EXERCISES –
1 - In the article about Volkswagen's Dresden site, translate this sentence into Spanish: "The Transparent Factory has made about 6,000 cars a year compared to more than 500,000 at Volkswagen's Wolfsburg plant."
2 - According to the article about Volkswagen's Dresden site, how many jobs in Germany did Volkswagen agree with unions to cut by 2030?
3 - Write out the part of the article about Volkswagen's Dresden site starting with "A Volkswagen spokesman" and going on through "a full-scale factory.".
Top of PAGE TEXT
The carmaker has said the site would become a research and development centre focussed on chips, artificial intelligence and robotics, with the Technical University of Dresden expected to eventually occupy about half of it.
"Socially acceptable alternatives" including termination agreements as well transfers to other plants would be on offer to workers there.
Volkswagen, facing a triple whammy of cratering sales in China, a sluggish economy in Europe and the costs of investing into electric cars, a year ago reached a deal with unions to cut 35,000 jobs by 2030 in Germany in a bid to cut costs.
The Volkswagen brand continues to operate some eight production sites in its home country. Though that deal ruled out compulsory redundancies, IG Metall union official Stefan Ehly told AFP that he thought Volkswagen would have major difficulties ensuring that all employees could keep working at the Dresden site. "Stopping production was agreed," he said.
"But it was also agreed that there would be a plan for the site, guaranteeing employment for all who work there. And that just hasn't happened."
A Volkswagen spokesman said that the 2030 deal ruling out compulsory redundancies still stood and emphasised that the Dresden site was anyway more a distribution and experience centre than a full-scale factory.
"There is nobody who will be left without a job," he said. "But there might be some people for whom we still have to work out what it is that they will do."
The Transparent Factory has made about 6,000 cars a year compared to more than 500,000 at Volkswagen's Wolfsburg plant.
Bottom of PAGE TEXT
Top of DATA
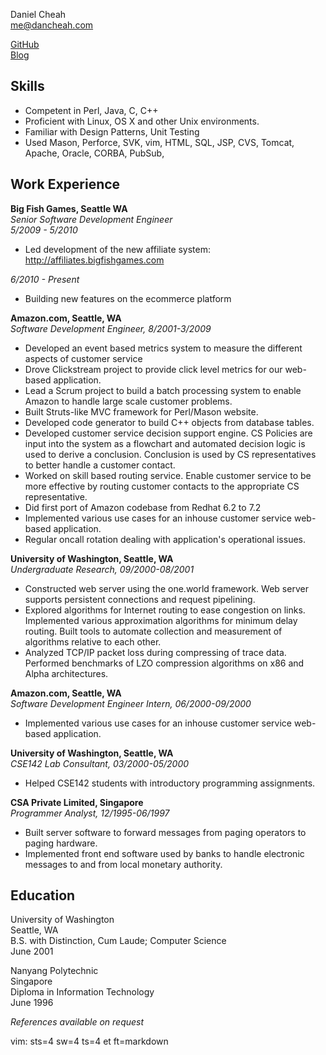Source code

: Daniel Cheah  
me@dancheah.com

[GitHub](http://github.com/dancheah)  
[Blog](http://www.dancheah.com)  

Skills
----------------
* Competent in Perl, Java, C, C++
* Proficient with Linux, OS X and other Unix environments.
* Familiar with Design Patterns, Unit Testing
* Used Mason, Perforce, SVK, vim, HTML, SQL, JSP, CVS, Tomcat, Apache, Oracle, CORBA, PubSub,


Work Experience
---------------
__Big Fish Games, Seattle WA__  
_Senior Software Development Engineer_  
_5/2009 - 5/2010_  

* Led development of the new affiliate system: http://affiliates.bigfishgames.com

_6/2010 - Present_  

* Building new features on the ecommerce platform

__Amazon.com, Seattle, WA__  
_Software Development Engineer, 8/2001-3/2009_  

* Developed an event based metrics system to measure the different aspects of customer service
* Drove Clickstream project to provide click level metrics for our web-based application.
* Lead a Scrum project to build a batch processing system to enable Amazon to handle large scale customer problems.
* Built Struts-like MVC framework for Perl/Mason website. 
* Developed code generator to build C++ objects from database tables.
* Developed customer service decision support engine. CS Policies 
  are input into the system as a flowchart and automated decision 
  logic is used to derive a conclusion. Conclusion is used by 
  CS representatives to better handle a customer contact.
* Worked on skill based routing service. Enable customer service to 
  be more effective by routing customer contacts to the appropriate CS 
  representative.
* Did first port of Amazon codebase from Redhat 6.2 to 7.2
* Implemented various use cases for an inhouse customer service 
  web-based application.
* Regular oncall rotation dealing with application's operational issues.

__University of Washington, Seattle, WA__  
_Undergraduate Research, 09/2000-08/2001_  

* Constructed web server using the one.world framework. Web 
  server supports persistent connections and request pipelining.
* Explored algorithms for Internet routing to ease
  congestion on links. Implemented various approximation
  algorithms for minimum delay routing. Built tools to automate
  collection and measurement of algorithms relative to each other.
* Analyzed TCP/IP packet loss during compressing of trace data.
  Performed benchmarks of LZO compression algorithms on x86 
  and Alpha architectures.

__Amazon.com, Seattle, WA__  
_Software Development Engineer Intern, 06/2000-09/2000_  

* Implemented various use cases for an inhouse customer service web-based 
  application.

__University of Washington, Seattle, WA__  
_CSE142 Lab Consultant, 03/2000-05/2000_  

* Helped CSE142 students with introductory programming assignments.
    
__CSA Private Limited, Singapore__  
_Programmer Analyst, 12/1995-06/1997_  

* Built server software to forward messages from paging operators to
  paging hardware.
* Implemented front end software used by banks to handle
  electronic messages to and from local monetary authority.


Education
---------------
University of Washington  
Seattle, WA  
B.S. with Distinction, Cum Laude; Computer Science  
June 2001  

Nanyang Polytechnic  
Singapore  
Diploma in Information Technology  
June 1996  

_References available on request_  


vim: sts=4 sw=4 ts=4 et ft=markdown
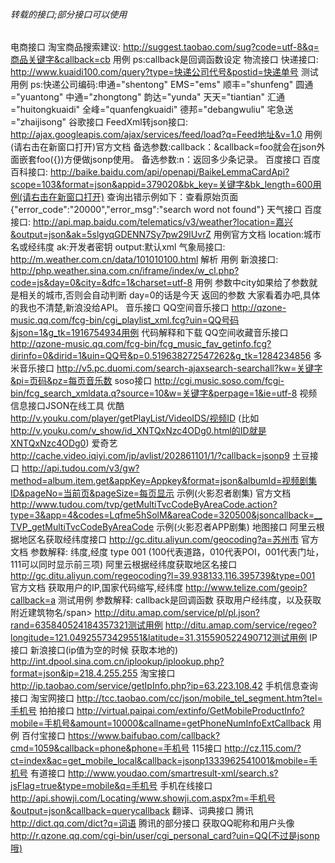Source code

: ###### 转载的接口;部分接口可以使用
电商接口
淘宝商品搜索建议:
http://suggest.taobao.com/sug?code=utf-8&q=商品关键字&callback=cb 用例 
ps:callback是回调函数设定
物流接口
快递接口:
http://www.kuaidi100.com/query?type=快递公司代号&postid=快递单号 测试用例 
ps:快递公司编码:申通="shentong" EMS="ems" 顺丰="shunfeng" 圆通="yuantong" 中通="zhongtong" 韵达="yunda" 天天="tiantian" 汇通="huitongkuaidi" 全峰="quanfengkuaidi" 德邦="debangwuliu" 宅急送="zhaijisong"
谷歌接口
FeedXml转json接口:
http://ajax.googleapis.com/ajax/services/feed/load?q=Feed地址&v=1.0 用例(请右击在新窗口打开)官方文档
备选参数:callback：&callback=foo就会在json外面嵌套foo({})方便做jsonp使用。 
备选参数:n：返回多少条记录。
百度接口
百度百科接口:
http://baike.baidu.com/api/openapi/BaikeLemmaCardApi?scope=103&format=json&appid=379020&bk_key=关键字&bk_length=600用例(请右击在新窗口打开)
查询出错示例如下：查看原始页面 {"error_code":"20000","error_msg":"search word not found"}
天气接口
百度接口:
http://api.map.baidu.com/telematics/v3/weather?location=嘉兴&output=json&ak=5slgyqGDENN7Sy7pw29IUvrZ 用例官方文档
location:城市名或经纬度 ak:开发者密钥 output:默认xml
气象局接口:
http://m.weather.com.cn/data/101010100.html 解析 用例
新浪接口:
http://php.weather.sina.com.cn/iframe/index/w_cl.php?code=js&day=0&city=&dfc=1&charset=utf-8 用例
参数中city如果给了参数就是相关的城市,否则会自动判断
day=0的话是今天 
返回的参数 大家看着办吧,具体的我也不清楚,新浪没给API。
音乐接口
QQ空间音乐接口
http://qzone-music.qq.com/fcg-bin/cgi_playlist_xml.fcg?uin=QQ号码&json=1&g_tk=1916754934用例 代码解释和下载
QQ空间收藏音乐接口
http://qzone-music.qq.com/fcg-bin/fcg_music_fav_getinfo.fcg?dirinfo=0&dirid=1&uin=QQ号&p=0.519638272547262&g_tk=1284234856
多米音乐接口
http://v5.pc.duomi.com/search-ajaxsearch-searchall?kw=关键字&pi=页码&pz=每页音乐数
soso接口
http://cgi.music.soso.com/fcgi-bin/fcg_search_xmldata.q?source=10&w=关键字&perpage=1&ie=utf-8
视频信息接口JSON在线工具
优酷
http://v.youku.com/player/getPlayList/VideoIDS/视频ID (比如 http://v.youku.com/v_show/id_XNTQxNzc4ODg0.html的ID就是XNTQxNzc4ODg0)
爱奇艺
http://cache.video.iqiyi.com/jp/avlist/202861101/1/?callback=jsonp9
土豆接口
http://api.tudou.com/v3/gw?method=album.item.get&appKey=Appkey&format=json&albumId=视频剧集ID&pageNo=当前页&pageSize=每页显示 示例(火影忍者剧集) 官方文档
http://www.tudou.com/tvp/getMultiTvcCodeByAreaCode.action?type=3&app=4&codes=Lqfme5hSolM&areaCode=320500&jsoncallback=__TVP_getMultiTvcCodeByAreaCode 示例(火影忍者APP剧集)
地图接口
阿里云根据地区名获取经纬度接口
http://gc.ditu.aliyun.com/geocoding?a=苏州市 官方文档
参数解释: 纬度,经度 type 001 (100代表道路，010代表POI，001代表门址，111可以同时显示前三项)
阿里云根据经纬度获取地区名接口
http://gc.ditu.aliyun.com/regeocoding?l=39.938133,116.395739&type=001 官方文档
获取用户的IP,国家代码缩写,经纬度
http://www.telize.com/geoip?callback=a 测试用例
参数解释: callback是回调函数
获取用户经纬度，以及获取附近建筑物名/span>
http://ditu.amap.com/service/pl/pl.json?rand=635840524184357321测试用例
http://ditu.amap.com/service/regeo?longitude=121.04925573429551&latitude=31.315590522490712测试用例
IP接口
新浪接口(ip值为空的时候 获取本地的)
http://int.dpool.sina.com.cn/iplookup/iplookup.php?format=json&ip=218.4.255.255
淘宝接口
http://ip.taobao.com/service/getIpInfo.php?ip=63.223.108.42
手机信息查询接口
淘宝网接口
http://tcc.taobao.com/cc/json/mobile_tel_segment.htm?tel=手机号
拍拍接口
http://virtual.paipai.com/extinfo/GetMobileProductInfo?mobile=手机号&amount=10000&callname=getPhoneNumInfoExtCallback 用例
百付宝接口
https://www.baifubao.com/callback?cmd=1059&callback=phone&phone=手机号
115接口
http://cz.115.com/?ct=index&ac=get_mobile_local&callback=jsonp1333962541001&mobile=手机号
有道接口
http://www.youdao.com/smartresult-xml/search.s?jsFlag=true&type=mobile&q=手机号
手机在线接口
http://api.showji.com/Locating/www.showji.com.aspx?m=手机号&output=json&callback=querycallback
翻译、词典接口
腾讯
http://dict.qq.com/dict?q=词语
腾讯的部分接口
获取QQ昵称和用户头像
http://r.qzone.qq.com/cgi-bin/user/cgi_personal_card?uin=QQ(不过是jsonp哦)
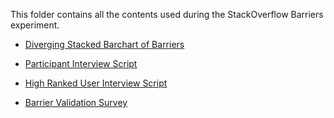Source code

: This folder contains all the contents used during the StackOverflow Barriers experiment.

- [Diverging Stacked Barchart of Barriers](https://github.com/alt-code/Research/blob/master/StackOverflow/Barriers/OpenRating_ranked.pdf)

- [Participant Interview Script](https://github.com/alt-code/Research/blob/master/StackOverflow/Barriers/SO_InterviewScript.pdf) 

- [High Ranked User Interview Script](https://github.com/alt-code/Research/blob/master/StackOverflow/Barriers/SO_InterviewScript_HighRanked.pdf) 

- [Barrier Validation Survey](https://github.com/alt-code/Research/blob/master/StackOverflow/Barriers/SO_BarrierSurvey.pdf)

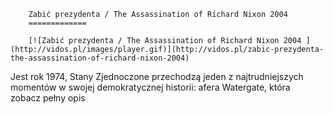 
        Zabić prezydenta / The Assassination of Richard Nixon 2004 
        =============
        
        [![Zabić prezydenta / The Assassination of Richard Nixon 2004 ](http://vidos.pl/images/player.gif)](http://vidos.pl/zabic-prezydenta-the-assassination-of-richard-nixon-2004)
        
        
 Jest rok 1974, Stany Zjednoczone przechodzą jeden z najtrudniejszych momentów w swojej demokratycznej historii: afera Watergate, która zobacz pełny opis
    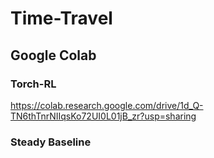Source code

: # Time-Travel

## Google Colab 

### Torch-RL
https://colab.research.google.com/drive/1d_Q-TN6thTnrNIIqsKo72UI0L01jB_zr?usp=sharing

### Steady Baseline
Bottom of DATA
SOLVED TASKS –
1 - La Fábrica Transparente ha producido unos 6.000 coches al año, frente a más de 500.000 en la planta de Volkswagen en Wolfsburgo.

2 - 35,000 jobs.

3 -
A Volkswagen spokesman said that the 2030 deal ruling out compulsory redundancies still stood and emphasised that the Dresden site was anyway more a distribution and experience centre than a full-scale factory.